Reference works are Andrew Sanders, “The Short Oxford History of English Literature” (Oxford Univ. Press), and the chronologically relevant volume of the “Oxford English Literary History” and “Cambridge History of English Literature”. Further bibliographic references will be provided during the course and then indicated in the exam syllabus.

Teaching methods

In the lectures, the tutor will introduce the main elements of the historical and cultural context, the profiles of the authors and the texts under examination, using both the course bibliography and further textual or visual materials available in the Libraries of the Universities of Parma and Modena-Reggio Emilia. The course will be supported by both paper and digital resources, especially those freely available online at sites like www.archive.org or Google Books. In this fashion, the course aims to stimulate students to create pathways for individual study and research, and develop an independent and original approach to the analysis of the issues and problems raised by the course. In addition, the course is supported by a seminar on a specific aspect of British literature of the XX -XXI century, built around the textual analysis of a selection of works related to the topics covered in the course.

Assessment methods and criteria

Assessment of knowledge and skills is by oral exam in English.
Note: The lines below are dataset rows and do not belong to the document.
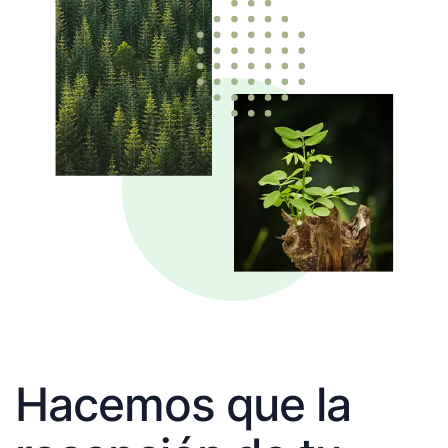
Hacemos que la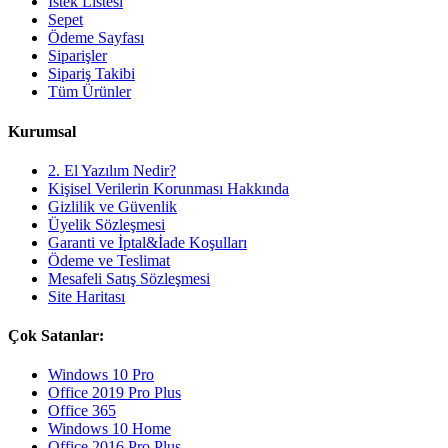
İstek Listesi
Sepet
Ödeme Sayfası
Siparişler
Sipariş Takibi
Tüm Ürünler
Kurumsal
2. El Yazılım Nedir?
Kişisel Verilerin Korunması Hakkında
Gizlilik ve Güvenlik
Üyelik Sözleşmesi
Garanti ve İptal&İade Koşulları
Ödeme ve Teslimat
Mesafeli Satış Sözleşmesi
Site Haritası
Çok Satanlar:
Windows 10 Pro
Office 2019 Pro Plus
Office 365
Windows 10 Home
Office 2016 Pro Plus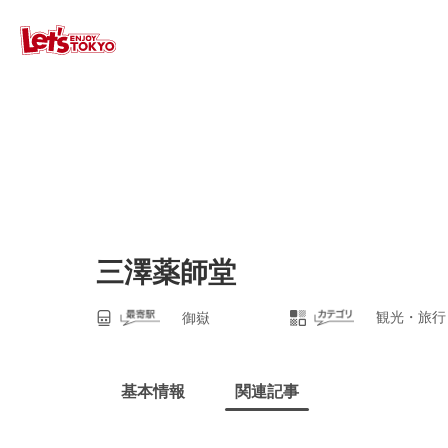
三澤薬師堂
観光・旅行
御嶽
基本情報
関連記事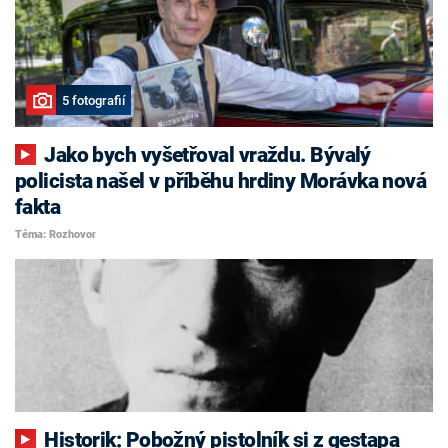
5 fotografií
Jako bych vyšetřoval vraždu. Bývalý
policista našel v příběhu hrdiny Morávka nová
fakta
Téma: Rozhovor
Historik: Pobožný pistolník si z gestapa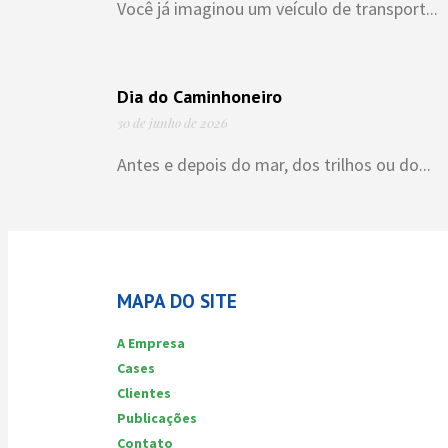
Você já imaginou um veículo de transport...
Dia do Caminhoneiro
30 de junho de 2026
Antes e depois do mar, dos trilhos ou do...
MAPA DO SITE
A Empresa
Cases
Clientes
Publicações
Contato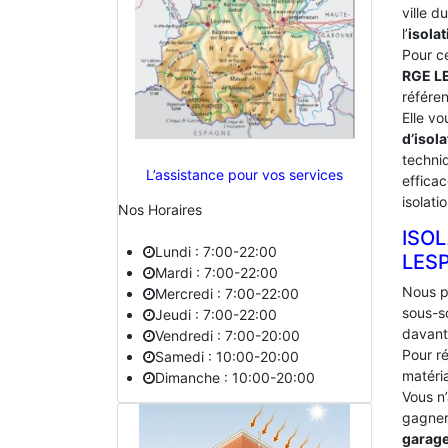
ville 
l’
isolat
Pour c
RGE L
référe
Elle vo
d’isola
techniq
L’assistance pour vos services
effica
isolati
Nos Horaires
ISO
Lundi : 7:00-22:00
‎LES
Mardi : 7:00-22:00
Nous p
Mercredi : 7:00-22:00
sous-s
Jeudi : 7:00-22:00
davant
Vendredi : 7:00-20:00
Pour ré
Samedi : 10:00-20:00
matéria
Dimanche : 10:00-20:00
Vous n
gagner 
garag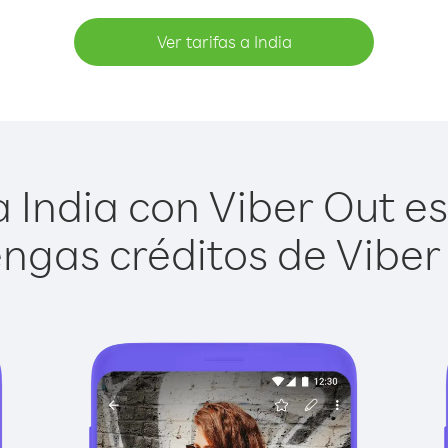
Ver tarifas a India
 India con Viber Out es 
ngas créditos de Viber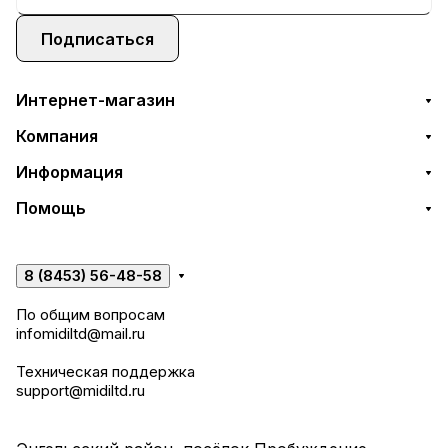
Подписаться
Интернет-магазин
Компания
Информация
Помощь
8 (8453) 56-48-58
По общим вопросам
infomidiltd@mail.ru
Техническая поддержка
support@midiltd.ru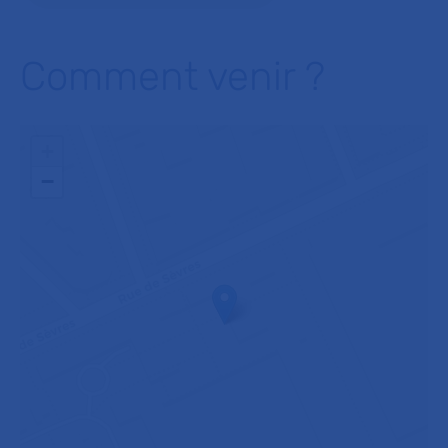
Comment venir ?
+
−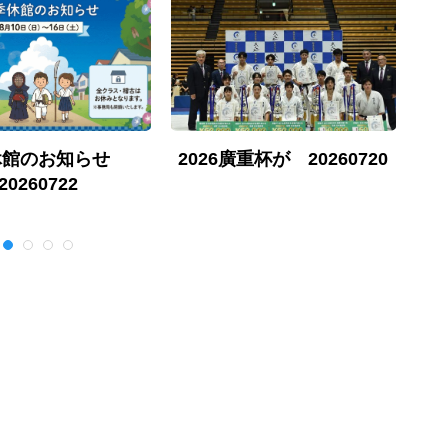
休館のお知らせ
2026廣重杯が 20260720
勇
20260722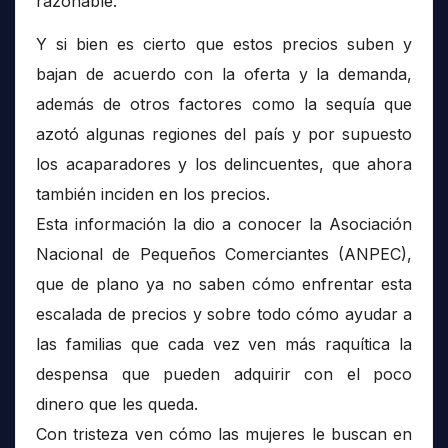
razonable.
Y si bien es cierto que estos precios suben y
bajan de acuerdo con la oferta y la demanda,
además de otros factores como la sequía que
azotó algunas regiones del país y por supuesto
los acaparadores y los delincuentes, que ahora
también inciden en los precios.
Esta información la dio a conocer la Asociación
Nacional de Pequeños Comerciantes (ANPEC),
que de plano ya no saben cómo enfrentar esta
escalada de precios y sobre todo cómo ayudar a
las familias que cada vez ven más raquítica la
despensa que pueden adquirir con el poco
dinero que les queda.
Con tristeza ven cómo las mujeres le buscan en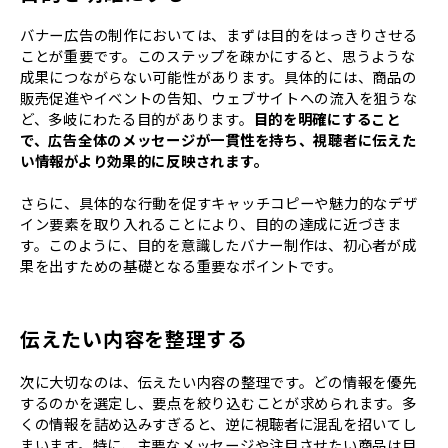
バナー広告の制作においては、まずは目的をはっきりさせる
ことが重要です。このステップを疎かにすると、思うような
成果につながらない可能性があります。具体的には、商品の
販売促進やイベントの告知、ウェブサイトへの流入を狙うな
ど、多岐にわたる目的があります。
目的を明確にすること
で、広告全体のメッセージが一貫性を持ち、視聴者に伝えた
い情報がより効果的に反映されます。
さらに、具体的な行動を促すキャッチコピーや魅力的なデザ
イン要素を取り入れることにより、目的の達成に近づきま
す。このように、目的を意識したバナー制作は、初心者が成
果を出すための基礎となる重要なポイントです。
伝えたい内容を整理する
次に大切なのは、伝えたい内容の整理です。どの情報を優先
するのかを選定し、要点を絞り込むことが求められます。多
くの情報を詰め込みすぎると、逆に視聴者に混乱を招いてし
まいます。特に、主要なメッセージや注目させたい商品は目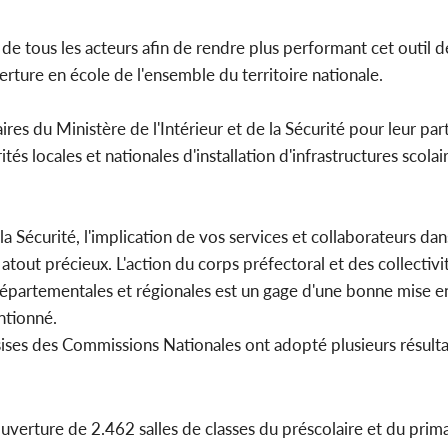
n de tous les acteurs afin de rendre plus performant cet outil 
ture en école de l'ensemble du territoire nationale.
res du Ministère de l'Intérieur et de la Sécurité pour leur part
ités locales et nationales d'installation d'infrastructures scolai
a Sécurité, l'implication de vos services et collaborateurs dans
tout précieux. L'action du corps préfectoral et des collectivi
départementales et régionales est un gage d'une bonne mise
ntionné.
sises des Commissions Nationales ont adopté plusieurs résulta
ouverture de 2.462 salles de classes du préscolaire et du prima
The questions during the exam centre on the materials and problems discussed during the lectures and seminar, as well as on the texts and materials independently examined by the student (who may also prepare an oral presentation on a topic of his/her choice).
A fail is determined by the lack, demonstrated by the student during the oral examination, of an understanding of the basic contents of the course, the inability to express oneself in English at the level of proficiency expected of students of the second year of the Laurea Magistrale, a lack of autonomous preparation, the inability to solve problems related to information retrieval and the decoding of complex texts, as well as an inability to make independent judgments and communicate content, analysis and judgments in well-argumented, competent and convincing ways both to specialists and non-specialists. A pass (18-23/30) is determined by the student’s ability to perform at an acceptable level in relation to the above evaluation indicators; middle-range scores (24-27/30) are assigned to students who perform at a more than sufficient level (24-25/30) or good level (26-27/30); higher scores (from 28/30 to 30/30 cum laude) are awarded on the basis of the student’s demonstration of a very good or excellent level in the evaluation indicators listed above.